Work required ▸ Rewrite the lines below as a numbered list, leaving out any blank lines.
[Available data]
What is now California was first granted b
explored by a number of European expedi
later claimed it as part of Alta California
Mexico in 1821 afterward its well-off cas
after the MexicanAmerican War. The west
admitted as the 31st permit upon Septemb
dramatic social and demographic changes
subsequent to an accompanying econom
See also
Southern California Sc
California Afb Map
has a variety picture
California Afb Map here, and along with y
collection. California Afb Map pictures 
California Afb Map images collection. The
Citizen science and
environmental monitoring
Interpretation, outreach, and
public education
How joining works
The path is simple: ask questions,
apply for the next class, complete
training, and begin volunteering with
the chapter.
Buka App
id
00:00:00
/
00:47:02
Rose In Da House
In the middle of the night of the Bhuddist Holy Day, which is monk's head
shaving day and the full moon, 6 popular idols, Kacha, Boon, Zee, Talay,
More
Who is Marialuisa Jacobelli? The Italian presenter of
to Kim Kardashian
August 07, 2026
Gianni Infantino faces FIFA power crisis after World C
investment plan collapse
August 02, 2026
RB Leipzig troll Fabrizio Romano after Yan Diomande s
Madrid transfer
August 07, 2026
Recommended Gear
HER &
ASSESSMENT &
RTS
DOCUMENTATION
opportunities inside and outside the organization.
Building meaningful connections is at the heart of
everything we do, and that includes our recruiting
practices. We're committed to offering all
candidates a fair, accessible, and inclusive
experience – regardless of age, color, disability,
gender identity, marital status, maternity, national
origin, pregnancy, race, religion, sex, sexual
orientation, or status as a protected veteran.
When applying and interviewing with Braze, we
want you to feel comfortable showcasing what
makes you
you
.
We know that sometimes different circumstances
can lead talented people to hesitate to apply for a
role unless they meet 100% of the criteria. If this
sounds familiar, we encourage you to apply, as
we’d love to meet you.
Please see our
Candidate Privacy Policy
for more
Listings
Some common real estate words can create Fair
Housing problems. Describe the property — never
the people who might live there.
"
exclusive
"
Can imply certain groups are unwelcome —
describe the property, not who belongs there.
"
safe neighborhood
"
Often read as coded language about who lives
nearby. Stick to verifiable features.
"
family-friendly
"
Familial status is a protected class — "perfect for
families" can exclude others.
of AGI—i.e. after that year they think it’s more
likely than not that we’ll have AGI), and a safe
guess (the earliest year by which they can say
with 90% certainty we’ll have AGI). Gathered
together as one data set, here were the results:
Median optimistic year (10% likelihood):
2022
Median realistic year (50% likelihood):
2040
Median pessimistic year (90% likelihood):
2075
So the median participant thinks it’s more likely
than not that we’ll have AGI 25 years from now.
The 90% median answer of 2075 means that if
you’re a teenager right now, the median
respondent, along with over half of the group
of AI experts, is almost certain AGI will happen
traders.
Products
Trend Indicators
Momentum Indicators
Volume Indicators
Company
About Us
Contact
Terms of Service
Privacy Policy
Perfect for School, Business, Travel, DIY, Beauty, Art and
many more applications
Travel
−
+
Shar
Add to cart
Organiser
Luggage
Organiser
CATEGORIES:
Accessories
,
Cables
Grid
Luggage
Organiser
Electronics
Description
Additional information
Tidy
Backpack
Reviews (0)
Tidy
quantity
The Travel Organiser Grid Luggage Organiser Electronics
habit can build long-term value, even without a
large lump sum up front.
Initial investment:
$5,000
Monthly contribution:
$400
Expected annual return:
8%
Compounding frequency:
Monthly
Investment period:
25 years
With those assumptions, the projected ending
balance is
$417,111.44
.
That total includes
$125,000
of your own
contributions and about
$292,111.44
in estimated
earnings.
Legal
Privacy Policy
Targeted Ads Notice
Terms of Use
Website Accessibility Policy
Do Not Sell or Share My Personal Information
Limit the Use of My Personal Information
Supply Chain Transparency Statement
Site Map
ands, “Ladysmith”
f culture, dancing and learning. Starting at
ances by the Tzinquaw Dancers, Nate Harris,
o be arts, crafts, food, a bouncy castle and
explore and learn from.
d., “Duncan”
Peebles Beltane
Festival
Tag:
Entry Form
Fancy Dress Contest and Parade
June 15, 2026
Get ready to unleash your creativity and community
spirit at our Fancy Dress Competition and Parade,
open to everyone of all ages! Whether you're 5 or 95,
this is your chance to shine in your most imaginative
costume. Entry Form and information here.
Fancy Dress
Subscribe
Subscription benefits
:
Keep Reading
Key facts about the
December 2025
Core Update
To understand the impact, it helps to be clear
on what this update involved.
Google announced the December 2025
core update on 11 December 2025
[/Available data]
Task output ▸
1. What is now California was first granted b
2. explored by a number of European expedi
3. later claimed it as part of Alta California
4. Mexico in 1821 afterward its well-off cas
5. after the MexicanAmerican War. The west
6. admitted as the 31st permit upon Septemb
7. dramatic social and demographic changes
8. subsequent to an accompanying econom
9. See also
10. Southern California Sc
11. California Afb Map
12. has a variety picture
13. California Afb Map here, and along with y
14. collection. California Afb Map pictures 
15. California Afb Map images collection. The
16. Citizen science and
17. environmental monitoring
18. Interpretation, outreach, and
19. public education
20. How joining works
21. The path is simple: ask questions,
22. apply for the next class, complete
23. training, and begin volunteering with
24. the chapter.
25. Buka App
26. id
27. 00:00:00
28. /
29. 00:47:02
30. Rose In Da House
31. In the middle of the night of the Bhuddist Holy Day, which is monk's head
32. shaving day and the full moon, 6 popular idols, Kacha, Boon, Zee, Talay,
33. More
34. Who is Marialuisa Jacobelli? The Italian presenter of
35. to Kim Kardashian
36. August 07, 2026
37. Gianni Infantino faces FIFA power crisis after World C
38. investment plan collapse
39. August 02, 2026
40. RB Leipzig troll Fabrizio Romano after Yan Diomande s
41. Madrid transfer
42. August 07, 2026
43. Recommended Gear
44. HER &
45. ASSESSMENT &
46. RTS
47. DOCUMENTATION
48. opportunities inside and outside the organization.
49. Building meaningful connections is at the heart of
50. everything we do, and that includes our recruiting
51. practices. We're committed to offering all
52. candidates a fair, accessible, and inclusive
53. experience – regardless of age, color, disability,
54. gender identity, marital status, maternity, national
55. origin, pregnancy, race, religion, sex, sexual
56. orientation, or status as a protected veteran.
57. When applying and interviewing with Braze, we
58. want you to feel comfortable showcasing what
59. makes you
60. you
61. .
62. We know that sometimes different circumstances
63. can lead talented people to hesitate to apply for a
64. role unless they meet 100% of the criteria. If this
65. sounds familiar, we encourage you to apply, as
66. we’d love to meet you.
67. Please see our
68. Candidate Privacy Policy
69. for more
70. Listings
71. Some common real estate words can create Fair
72. Housing problems. Describe the property — never
73. the people who might live there.
74. "
75. exclusive
76. "
77. Can imply certain groups are unwelcome —
78. describe the property, not who belongs there.
79. "
80. safe neighborhood
81. "
82. Often read as coded language about who lives
83. nearby. Stick to verifiable features.
84. "
85. family-friendly
86. "
87. Familial status is a protected class — "perfect for
88. families" can exclude others.
89. of AGI—i.e. after that year they think it’s more
90. likely than not that we’ll have AGI), and a safe
91. guess (the earliest year by which they can say
92. with 90% certainty we’ll have AGI). Gathered
93. together as one data set, here were the results:
94. Median optimistic year (10% likelihood):
95. 2022
96. Median realistic year (50% likelihood):
97. 2040
98. Median pessimistic year (90% likelihood):
99. 2075
100. So the median participant thinks it’s more likely
101. than not that we’ll have AGI 25 years from now.
102. The 90% median answer of 2075 means that if
103. you’re a teenager right now, the median
104. respondent, along with over half of the group
105. of AI experts, is almost certain AGI will happen
106. traders.
107. Products
108. Trend Indicators
109. Momentum Indicators
110. Volume Indicators
111. Company
112. About Us
113. Contact
114. Terms of Service
115. Privacy Policy
116. Perfect for School, Business, Travel, DIY, Beauty, Art and
117. many more applications
118. Travel
119. −
120. +
121. Shar
122. Add to cart
123. Organiser
124. Luggage
125. Organiser
126. CATEGORIES:
127. Accessories
128. ,
129. Cables
130. Grid
131. Luggage
132. Organiser
133. Electronics
134. Description
135. Additional information
136. Tidy
137. Backpack
138. Reviews (0)
139. Tidy
140. quantity
141. The Travel Organiser Grid Luggage Organiser Electronics
142. habit can build long-term value, even without a
143. large lump sum up front.
144. Initial investment:
145. $5,000
146. Monthly contribution:
147. $400
148. Expected annual return:
149. 8%
150. Compounding frequency:
151. Monthly
152. Investment period:
153. 25 years
154. With those assumptions, the projected ending
155. balance is
156. $417,111.44
157. .
158. That total includes
159. $125,000
160. of your own
161. contributions and about
162. $292,111.44
163. in estimated
164. earnings.
165. Legal
166. Privacy Policy
167. Targeted Ads Notice
168. Terms of Use
169. Website Accessibility Policy
170. Do Not Sell or Share My Personal Information
171. Limit the Use of My Personal Information
172. Supply Chain Transparency Statement
173. Site Map
174. ands, “Ladysmith”
175. f culture, dancing and learning. Starting at
176. ances by the Tzinquaw Dancers, Nate Harris,
177. o be arts, crafts, food, a bouncy castle and
178. explore and learn from.
179. d., “Duncan”
180. Peebles Beltane
181. Festival
182. Tag:
183. Entry Form
184. Fancy Dress Contest and Parade
185. June 15, 2026
186. Get ready to unleash your creativity and community
187. spirit at our Fancy Dress Competition and Parade,
188. open to everyone of all ages! Whether you're 5 or 95,
189. this is your chance to shine in your most imaginative
190. costume. Entry Form and information here.
191. Fancy Dress
192. Subscribe
193. Subscription benefits
194. :
195. Keep Reading
196. Key facts about the
197. December 2025
198. Core Update
199. To understand the impact, it helps to be clear
200. on what this update involved.
201. Google announced the December 2025
202. core update on 11 December 2025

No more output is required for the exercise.